I graduated from UT in May of 1991. It was a beautiful ceremony on the mall facing the Tower. Money was tight, and I was leaving soon to start a new job, so I was never able to get a class ring. However, I remember thinking that I would return one day to get my class ring. Little did I know that it would be 28 years later, and through my only son, who would also be a UT student, that my dream of finally getting a class ring would be fulfilled. 

My son, Tyler James Lindsey, BA ’21, Life Member, received a card in the mail about ordering his class ring during his junior year. It described a ‘ring ceremony’ in the fall of 2019. He had come home for the weekend, and we read the card where we learned that the rings were to be kept overnight in the Tower and presented to recipients the following afternoon. I immediately ordered his ring and made plans to attend the ceremony. He then turned to me and said, ‘Mom, did you ever get your ring? If you didn’t, you should order one, too.’   

I thought about it for a minute, and told him it had been too long and didn’t really think I needed one, but he insisted that we could go to the ceremony together. Well, after some reflection, I realized how meaningful it would be to receive it at the same time he received his.  
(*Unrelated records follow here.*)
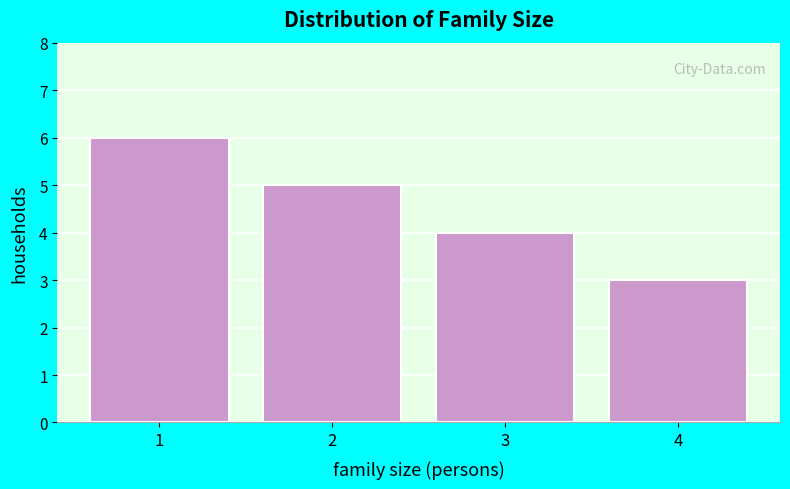

Reading left to right, transcribe all the data shown in this chart.

1=6	2=5	3=4	4=3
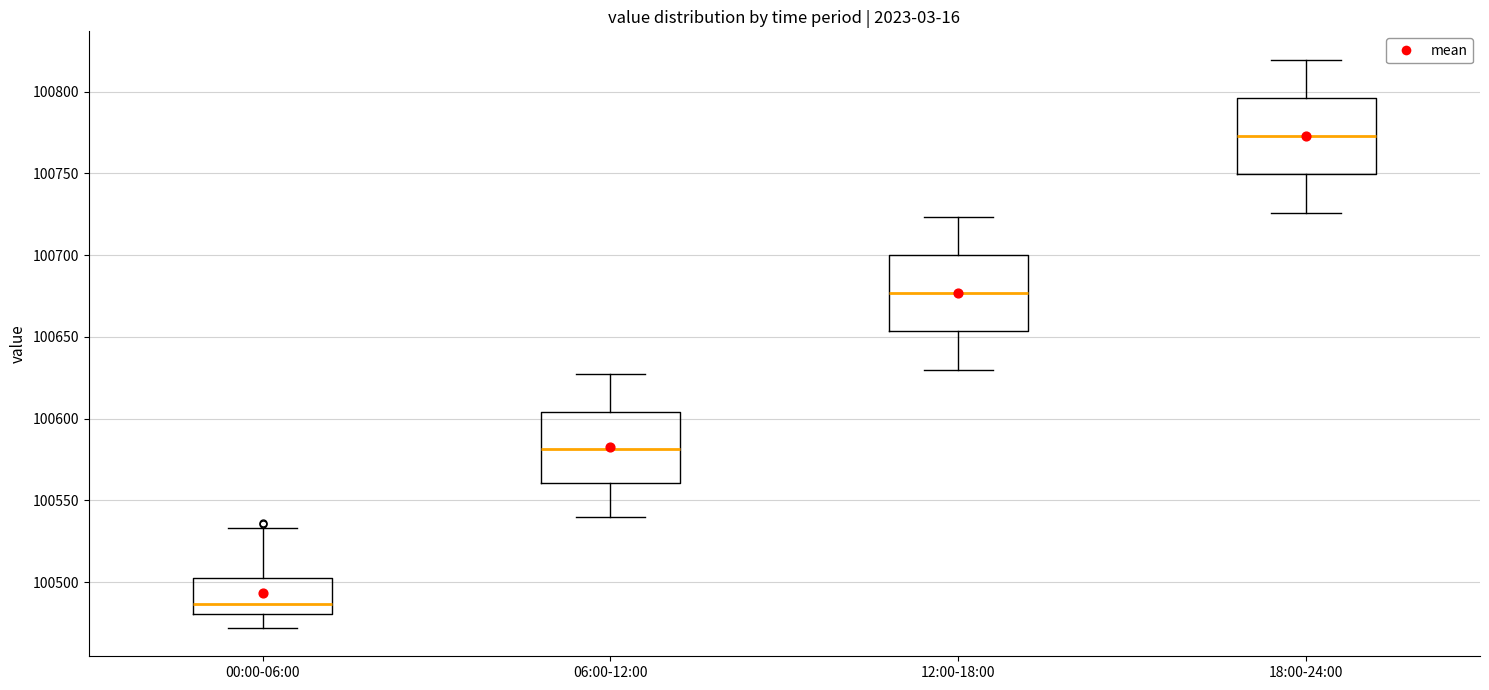

Which box has the lowest median line?

00:00-06:00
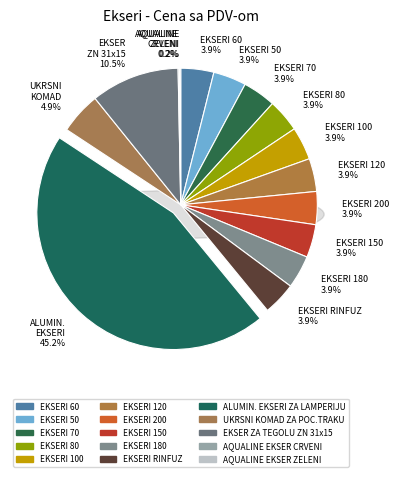

To the nearest percent, what is the combined percentage of EKSERI 50 and EKSERI 80?

8%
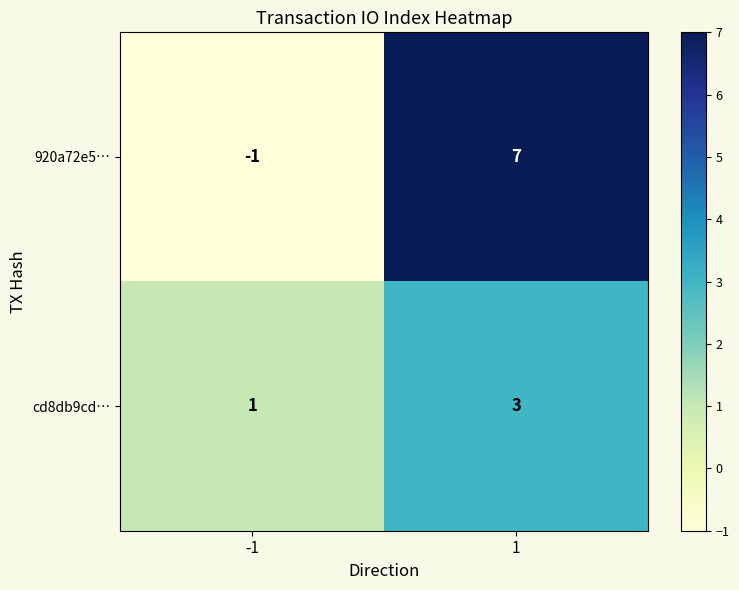

What is the minimum value shown in the chart?

-1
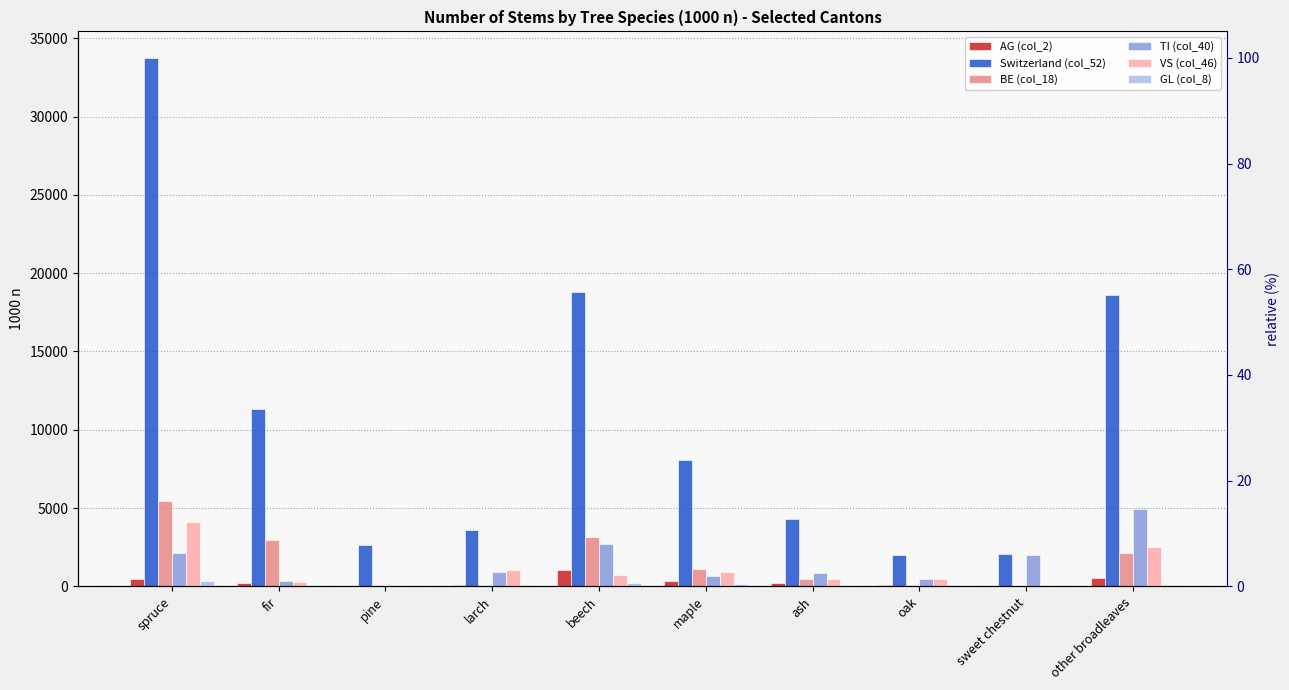

Reading left to right, extract all data points from this chart.

AG (col_2): spruce=497	fir=235	pine=0	larch=74	beech=1035	maple=365	ash=240	oak=89	sweet chestnut=0	other broadleaves=524
Switzerland (col_52): spruce=33748	fir=11315	pine=2642	larch=3610	beech=18804	maple=8062	ash=4285	oak=1994	sweet chestnut=2037	other broadleaves=18595
BE (col_18): spruce=5444	fir=2956	pine=75	larch=41	beech=3172	maple=1092	ash=446	oak=59	sweet chestnut=0	other broadleaves=2153
TI (col_40): spruce=2130	fir=357	pine=0	larch=912	beech=2687	maple=688	ash=857	oak=472	sweet chestnut=1978	other broadleaves=4937
VS (col_46): spruce=4123	fir=291	pine=0	larch=1042	beech=712	maple=910	ash=444	oak=454	sweet chestnut=19	other broadleaves=2535
GL (col_8): spruce=372	fir=31	pine=0	larch=0	beech=202	maple=161	ash=17	oak=0	sweet chestnut=0	other broadleaves=62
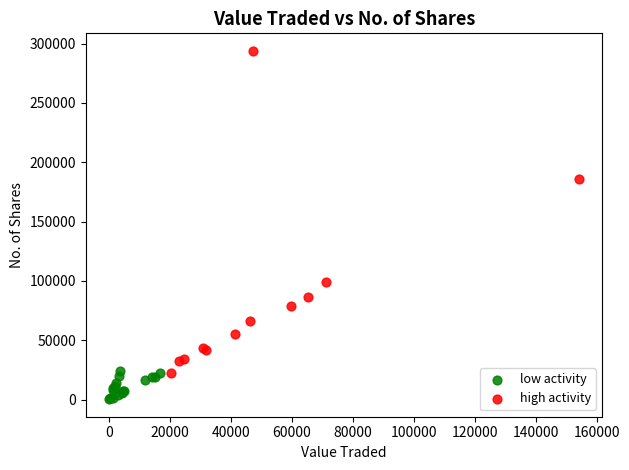

Which series has the widest spread of Y values?

high activity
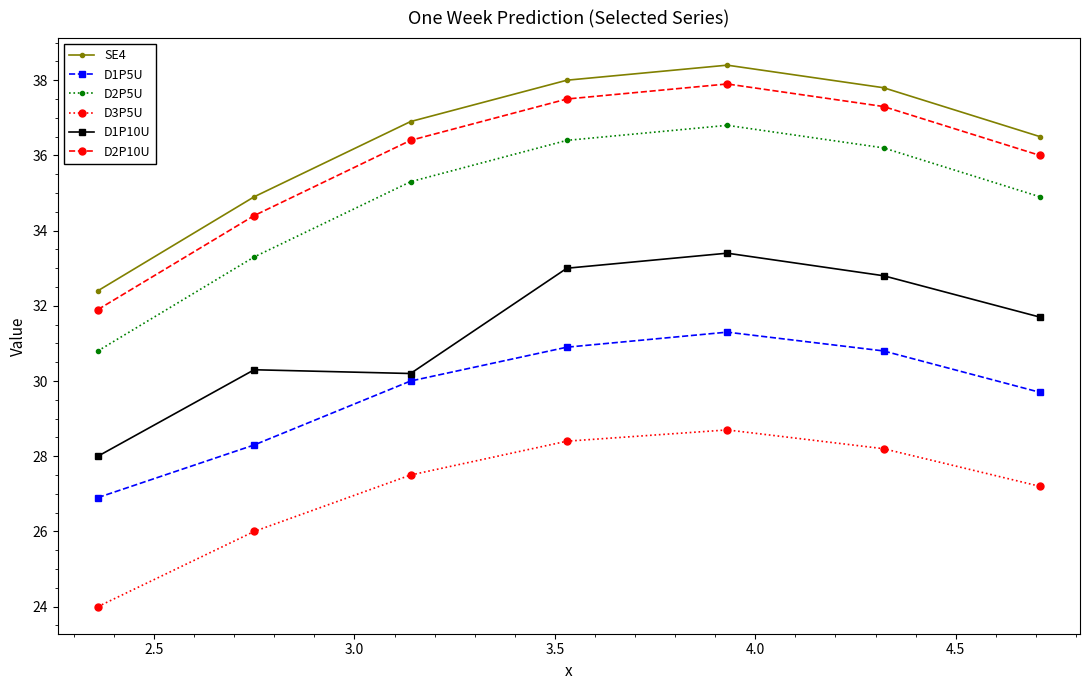

How many interior local peaks does the D2P5U series have?

1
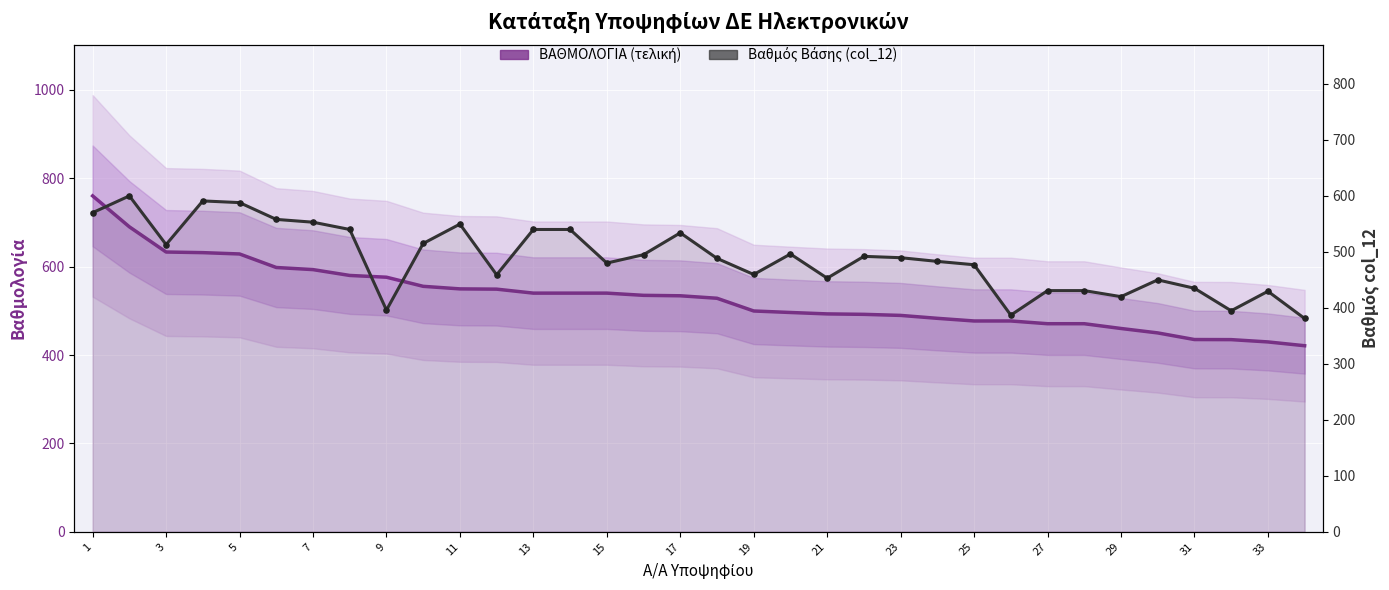

What are all the series names shown in the legend?

ΒΑΘΜΟΛΟΓΙΑ (τελική), Βαθμός Βάσης (col_12)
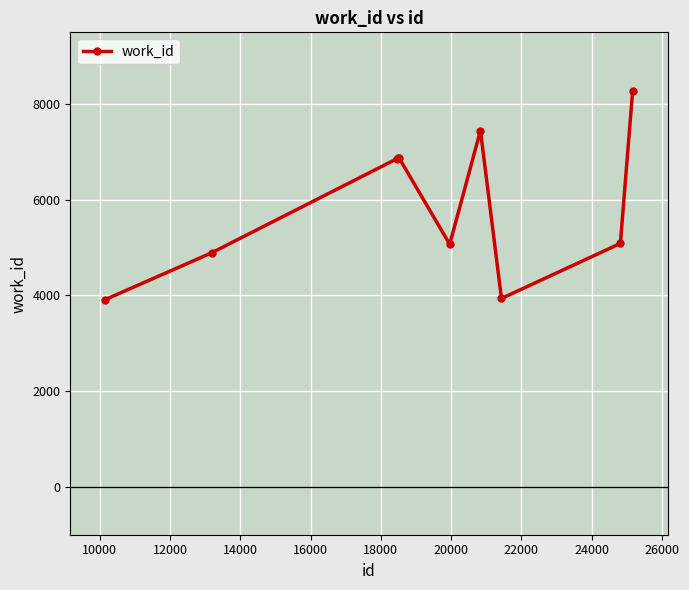

What is the difference between the maximum and minimum values?

4354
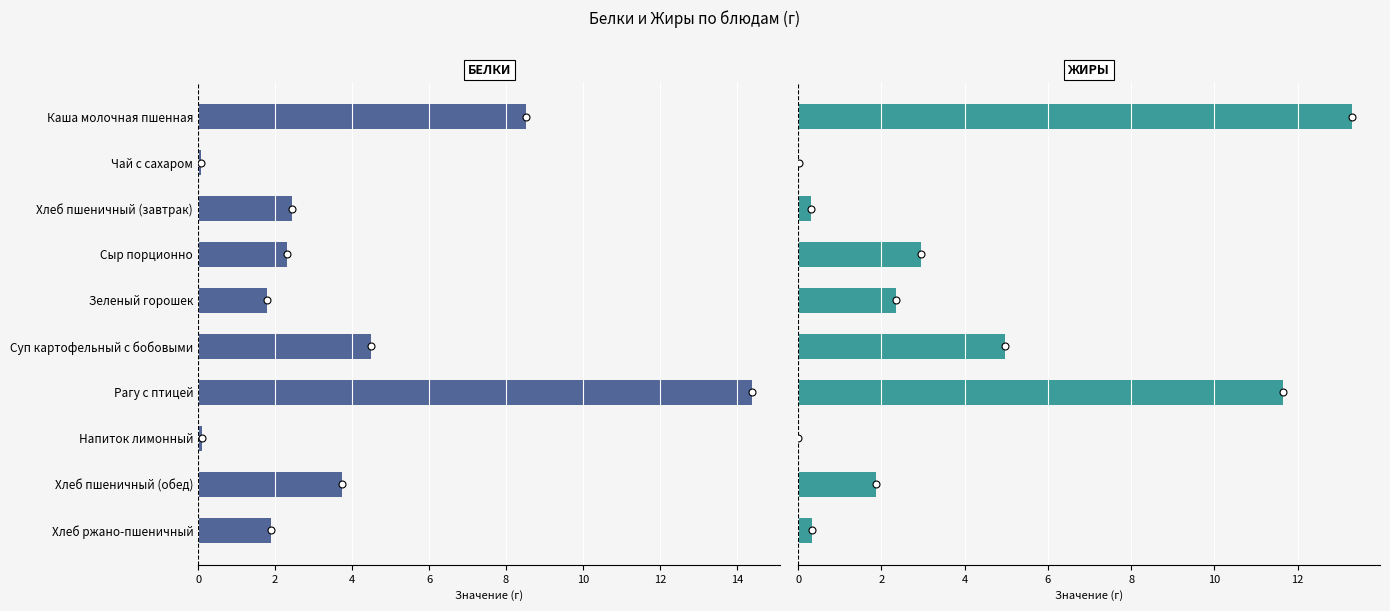

Reading left to right, extract all data points from this chart.

Белки: 8.5	0.1	2.4	2.3	1.8	4.5	14.4	0.1	3.8	1.9
Жиры: 13.3	0.0	0.3	3.0	2.3	5.0	11.6	0.0	1.9	0.3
The day of the ceremony was one I will never forget. All of the pageantry, like the Naval ROTC marching out of the Tower, guarding the crates which held our rings. All around us were burnt-orange and white balloons and families photographing their loved ones. I was with my son, taking our own pictures, in almost the same spot where I had graduated years earlier. I am so thankful that we attended that day because COVID would come only a few months later. It was worth waiting 28 years to have the experience of receiving my University of Texas class ring at the same time as my son.